My tone is certainly a little mocking, which becomes clearer when I put these questions in Ginsberg’s mouth: “‘Is it local? Organic? / Gluten-free? Are you my smelly Angel?’” I see myself grappling with a familiar struggle for queers: the opposing desires to be both normal and to retain our deviance (and therefore our specialness). Ginsberg seems a little uneasy in the supermarket. He imagines being followed by “the store detective.”[ii] Even if he’s not exactly paranoid, he at least knows gays like himself, Lorca, and “childless” Whitman don’t belong there. But in the “progressive” space of the health food store that replaces the all-American supermarket as the norm, I imagine Ginsberg, with his affinity for the New Age, to be right at home. I want nothing to do with neither the breeders nor the not-so radicals.[iii] Of course, I see now that Ginsberg might actually be struggling with this problem, too. Some of what happens in this poem looks like cruising—Ginsberg following Whitman, perhaps trying to catch his eye, as Whitman himself eyes the grocery boys. But the apparent promiscuity seems to give way to a desire for a quiet domestic life when Ginsberg suggests he and Whitman might later go back “home to [their] silent cottage.”

There, my performance of self-estrangement is just beginning. It takes a turn at the rewrite’s corresponding part to my favorite moment in the original. In the supermarket, “we [Ginsberg and Whitman] strode down the open corridors together in our solitary / fancy …” I can’t imagine a better tagline for the queer imagination than “our solitary fancy.” Ginsberg uses the double meaning of fancy as both the faculty of imagination and a feeling of attraction to suggest the gay poet’s imagination is inextricably linked to his same-sex desire. “Solitary” alludes to the alienation to which this desire can lead, as well as to the necessity, or at least the benefit, of that isolation to the poet’s art. Paradoxically, the queer imagination is both solitary and shared. Whitman and Ginsberg, will “both be lonely” even as they walk home together. You are never alone in your loneliness, Ginsberg tells us.
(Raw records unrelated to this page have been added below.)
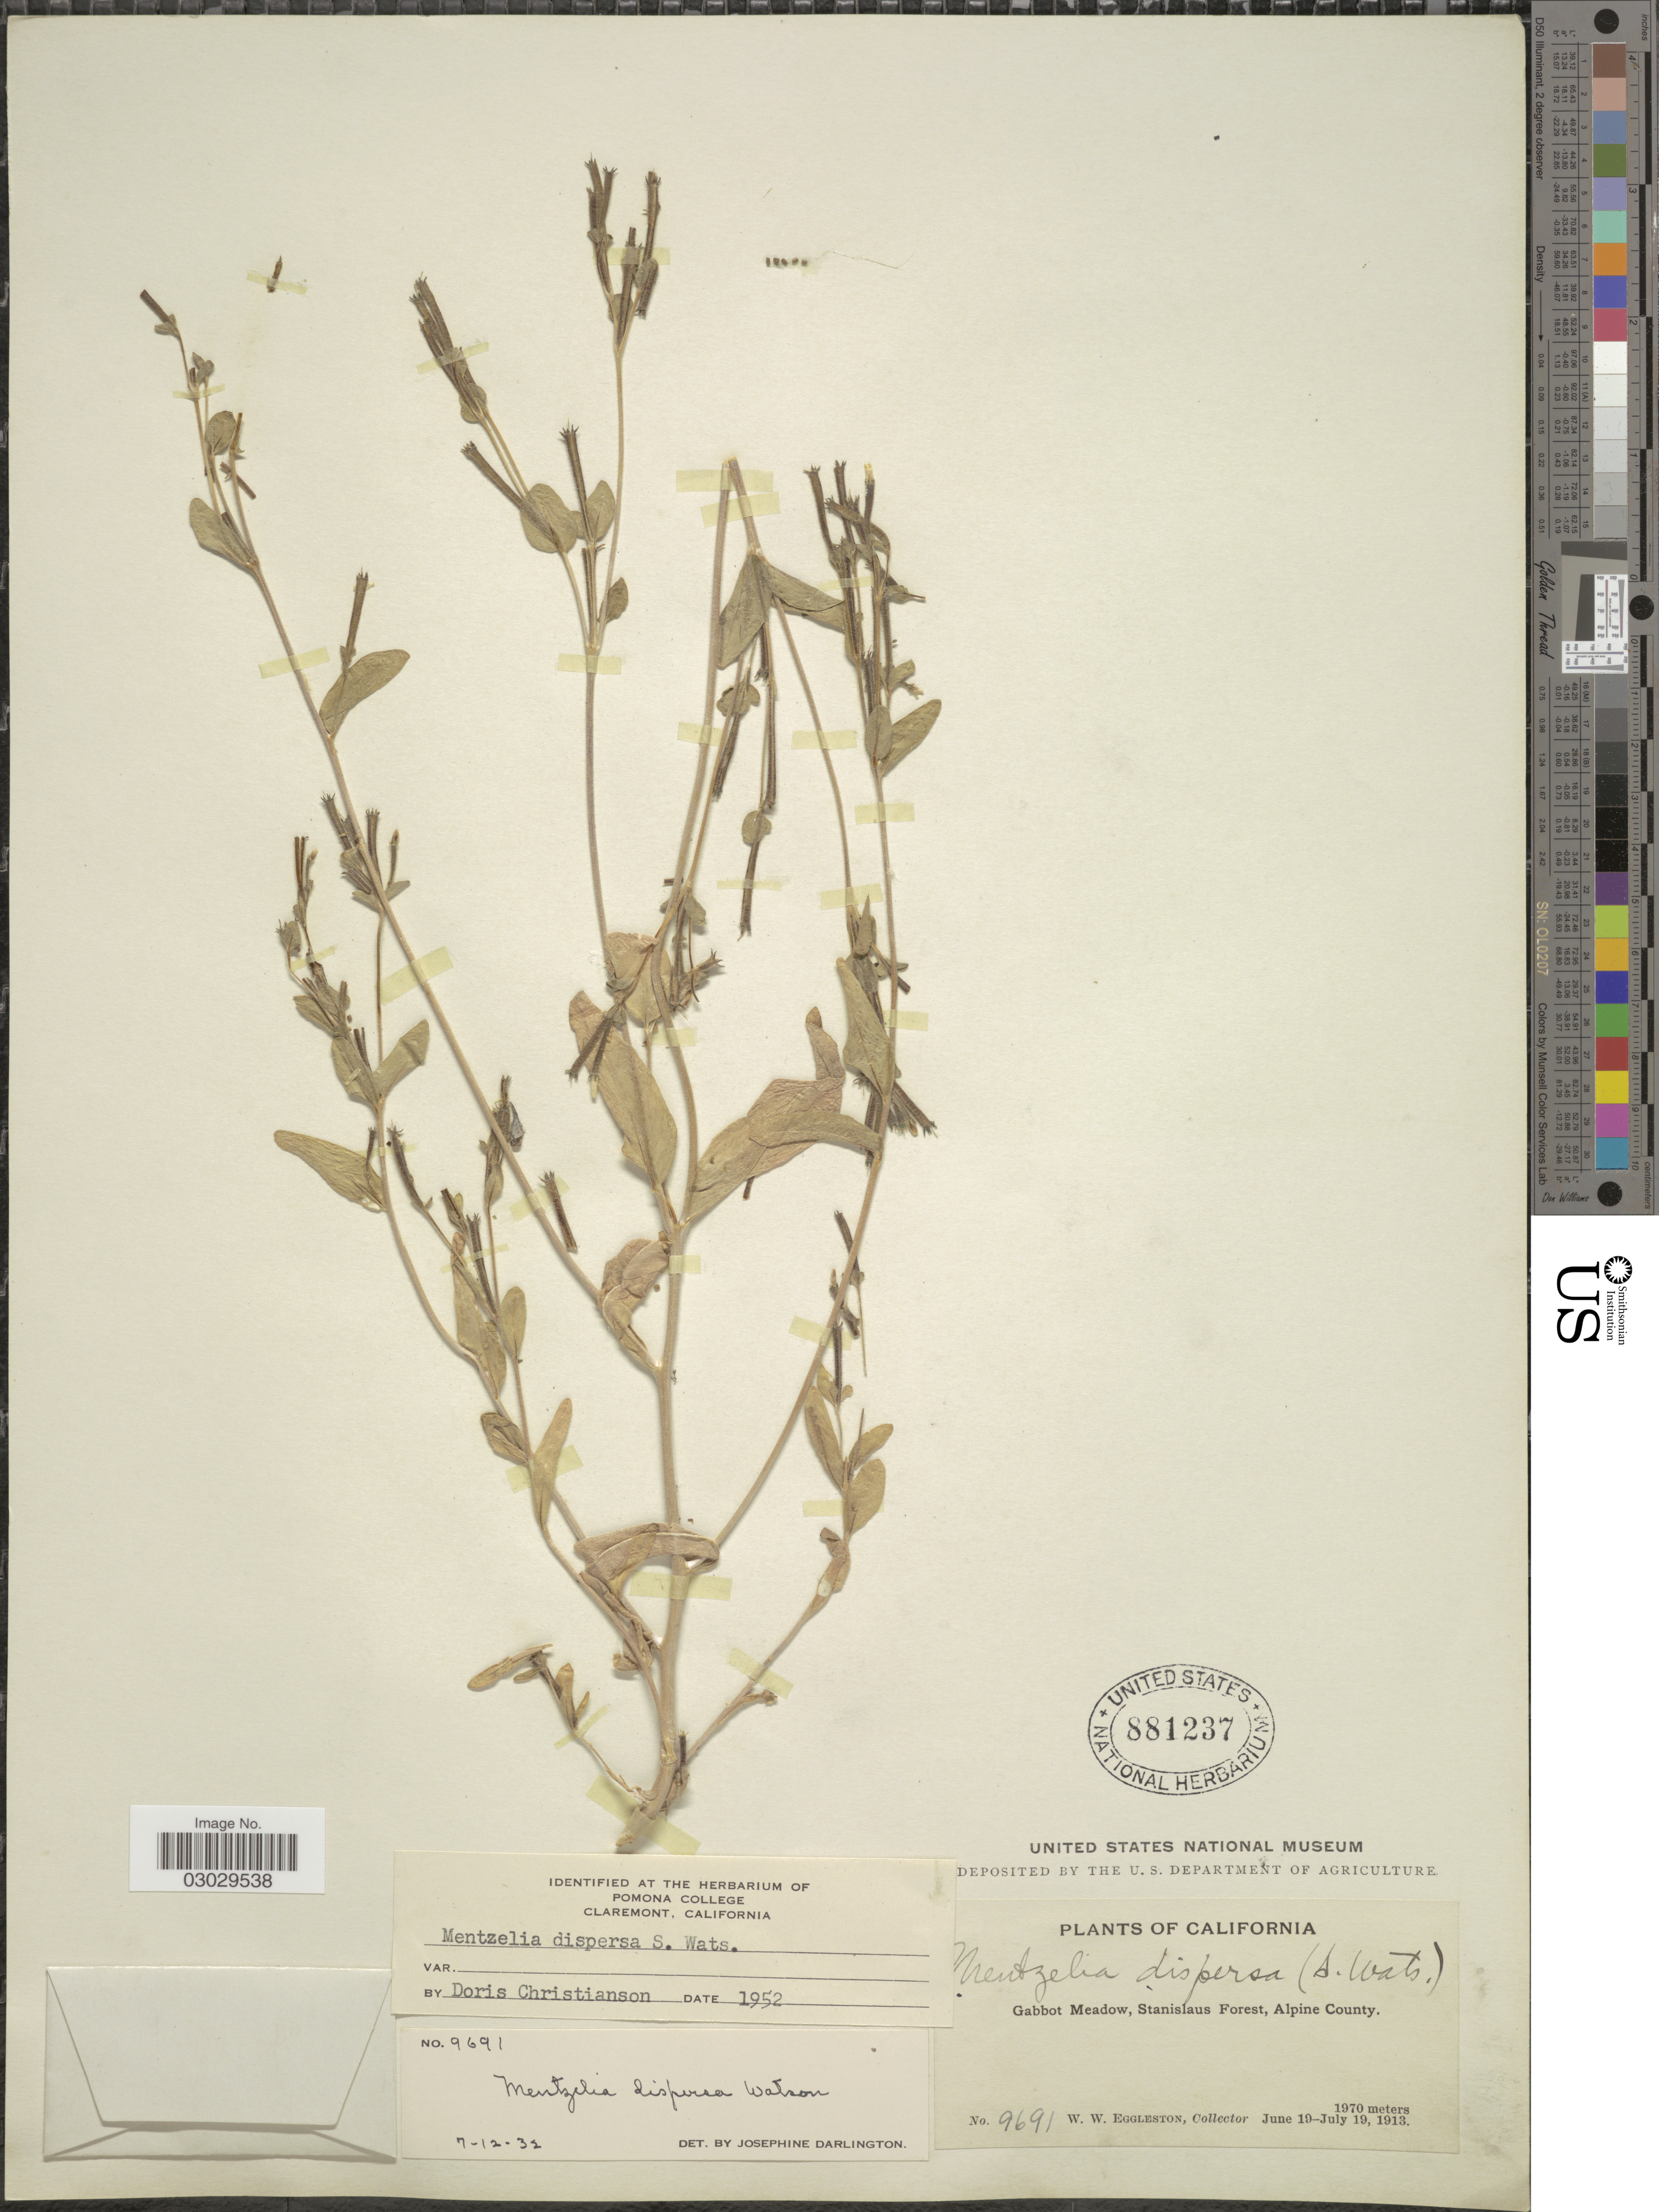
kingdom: Plantae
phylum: Tracheophyta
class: Magnoliopsida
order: Cornales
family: Loasaceae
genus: Mentzelia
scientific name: Mentzelia dispersa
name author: S. Watson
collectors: W. W. Eggleston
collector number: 9691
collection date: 1913-06-19/1913-07-19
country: United States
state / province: California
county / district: Alpine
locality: Gabbot Meadow, Satanislaus Forest, Alpine County.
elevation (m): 1970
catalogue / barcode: US 881237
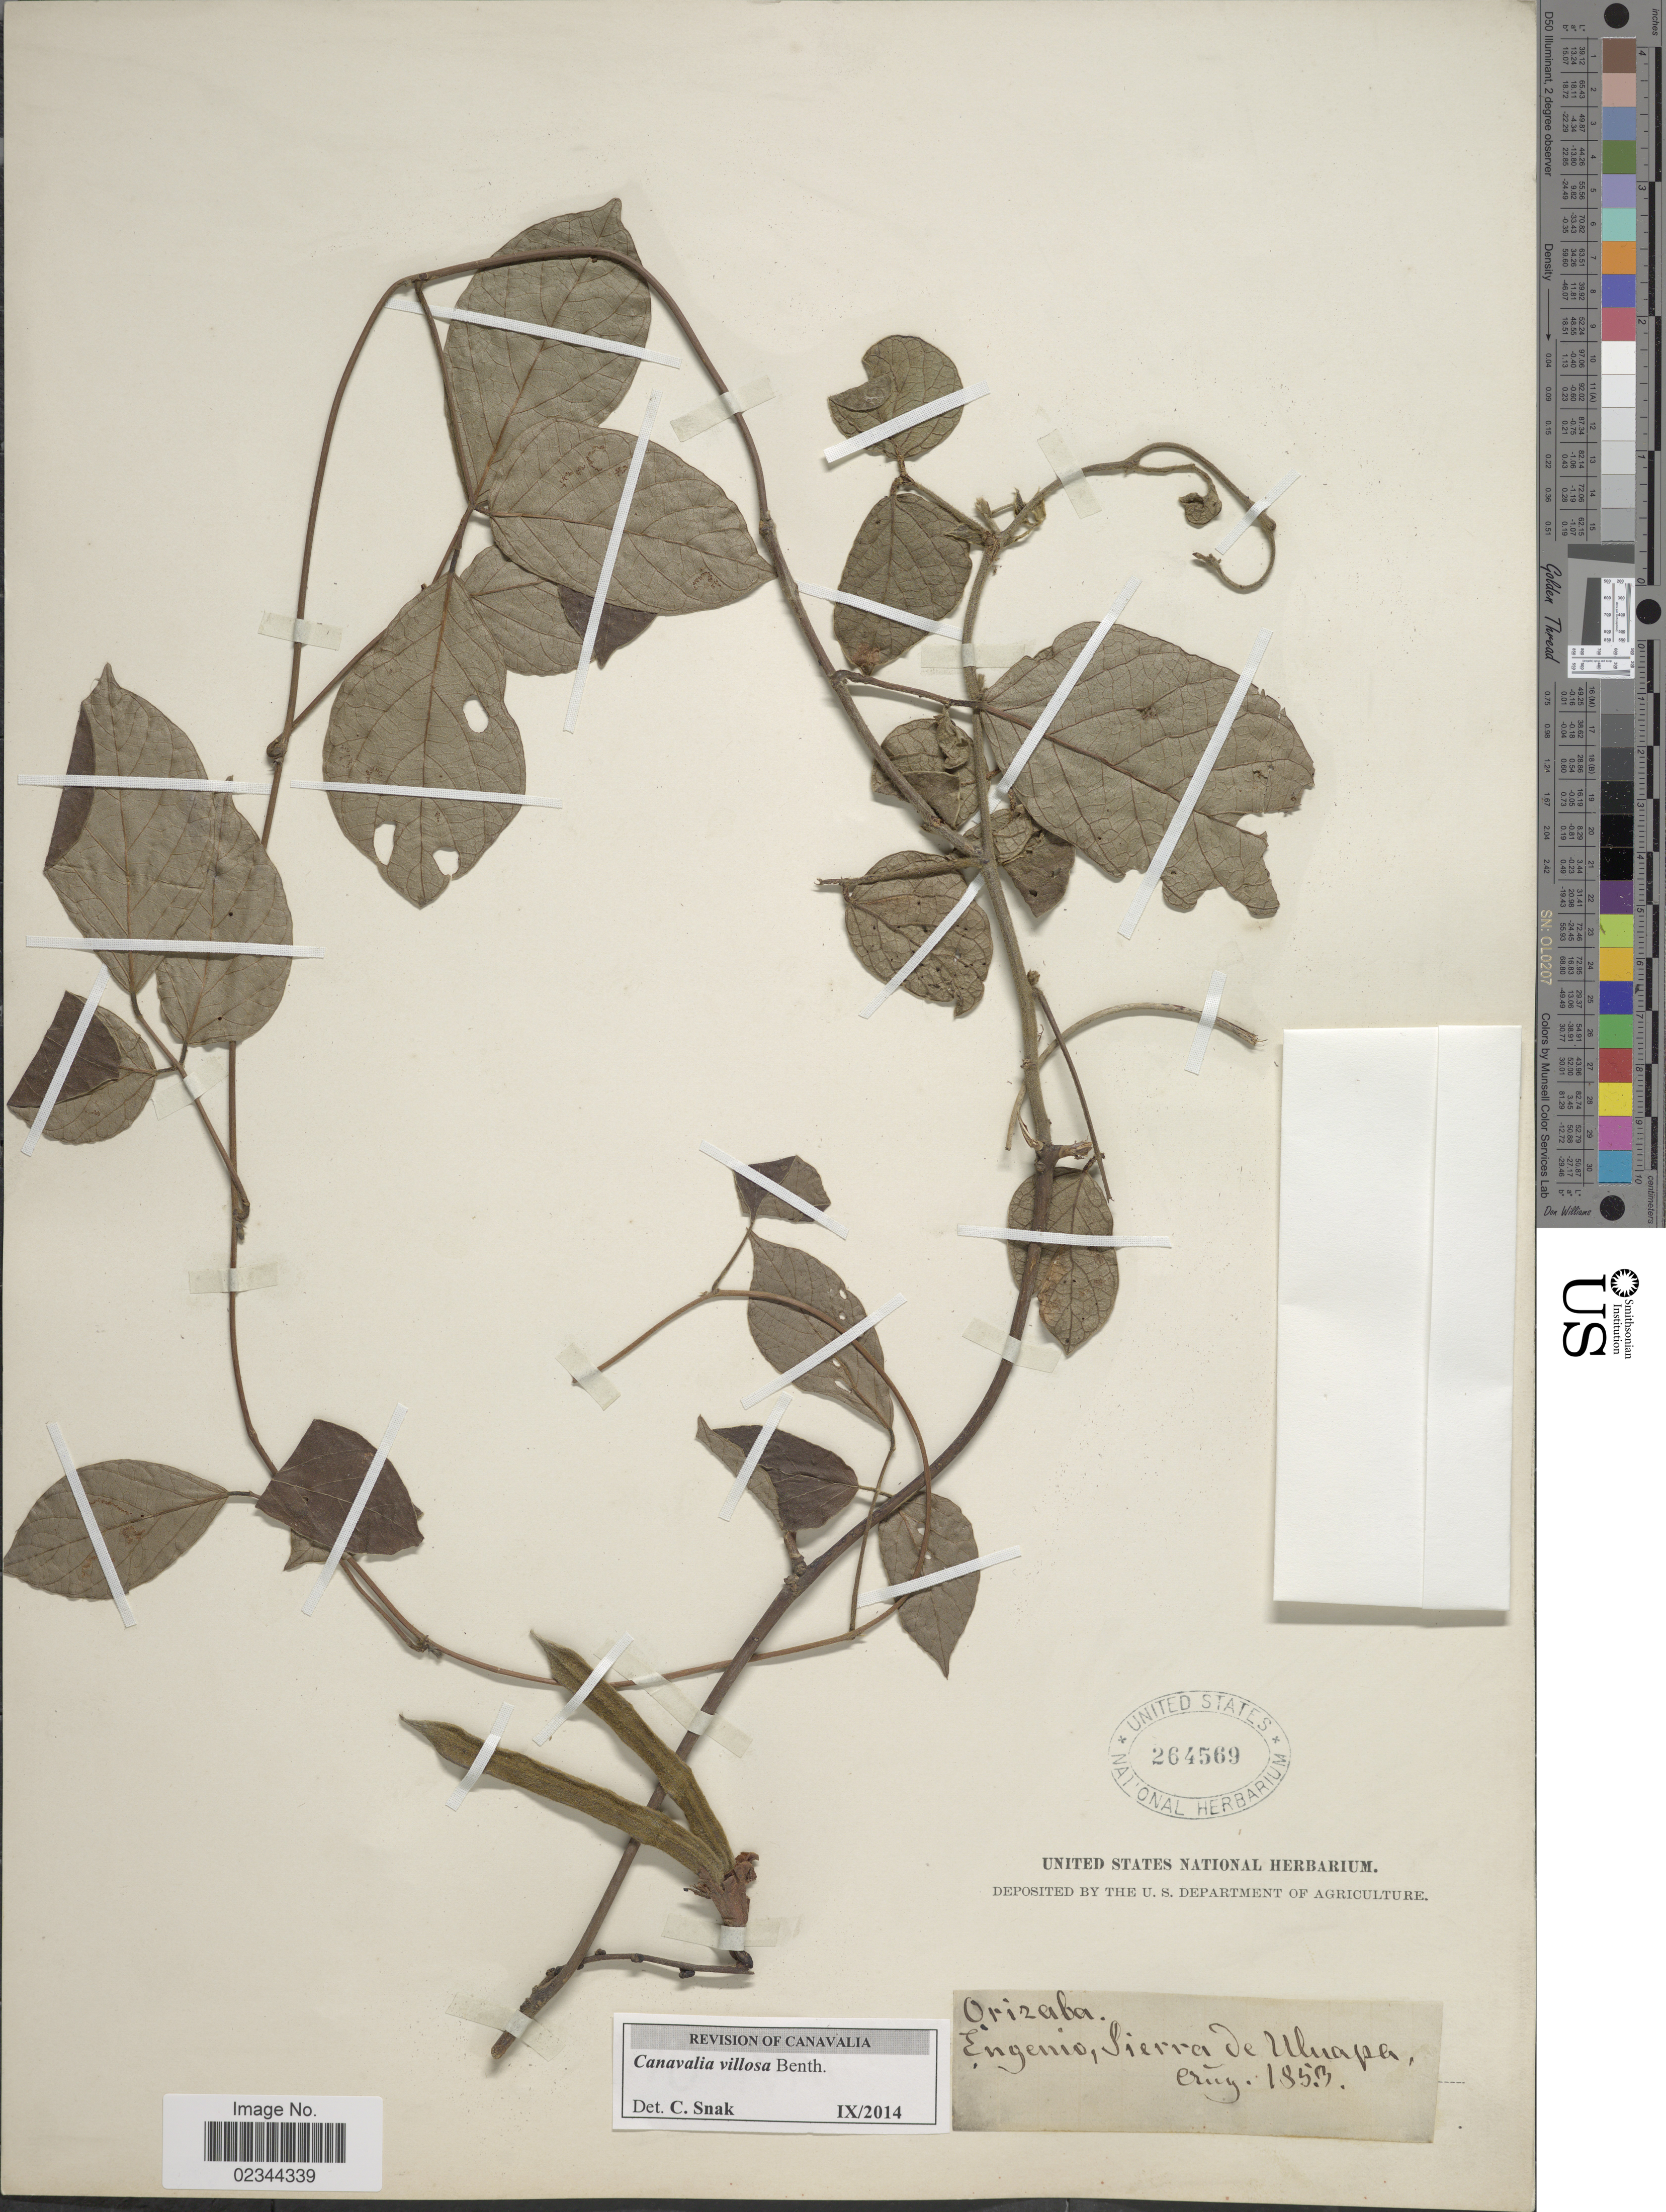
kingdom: Plantae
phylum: Tracheophyta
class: Magnoliopsida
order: Fabales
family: Fabaceae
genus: Canavalia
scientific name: Canavalia villosa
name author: Benth.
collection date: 1853-08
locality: Orizaba, Eugenio [interpreted], Sierra de Uluapa.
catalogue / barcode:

In “A Health Food Store,” I seem determined to be alone in my loneliness, at least in this moment. My answer to “our solitary fancy” is “our independent manners.” Note the plural: “manners,” not “manner.” I remember exactly what I meant by this: “I am not faggy, like this fag.” We walk, taste artichokes, possess every handpicked delicacy, and sneak grapes into our canvas bags in totally different ways: I like a man and he like a fairy. Even as I participate in Ginsberg’s vision, I simultaneously distance myself from the queer literary tradition within which I am (rather pompously) trying to situate myself. A painful reminder I wrote this from inside the closet. If it were to see the light of day, I had to quiet its queerness, sweep over my homo tracks.

Apparently I felt I was covering myself enough with “independent manners” that I could call Ginsberg “queer father” toward the end of the poem. This, I optimistically reasoned, could be read as “father figure who happens to be queer,” or “strange father.” Only I would know I was really identifying Ginsberg as a sort of queer mentor, as Ginsberg does with Lorca and with his “lonely old courage-teacher,” Whitman. Maggie Nelson would do the same in The Argonauts in which she calls Ginsberg one of the “many-gendered mothers of [her] heart,” paraphrasing another queer poet, Dana Ward. In “A Kentucky of Mothers,” Ward writes that Ginsberg’s “motherhood awakened all my / senses.” Let the husbands and wives and their babies crowd the supermarket. I would come to love my big queer family less and less hesitantly. They would show me, to steal from Ginsberg again, how to put my queer shoulder to the wheel.

 

[i] Ginsberg echoes Lorca’s ode to Whitman: “And you, lovely Walt Whitman, stay asleep on the Hudson’s banks / with your beard toward the pole, openhanded.”

[ii] In “A Health Food Store,” I replace the store detective (whatever that is) with the FBI. Did I know at the time that J. Edgar Hoover was a closeted queer who stopped at nothing to ruin the lives of his own kind?

[iii] Because I’m surprised to see him, maybe I thought O’Hara would be with me on this. Where would I have gotten that idea? Maybe from this line in “Ode”: “To be equal? it’s the worst!”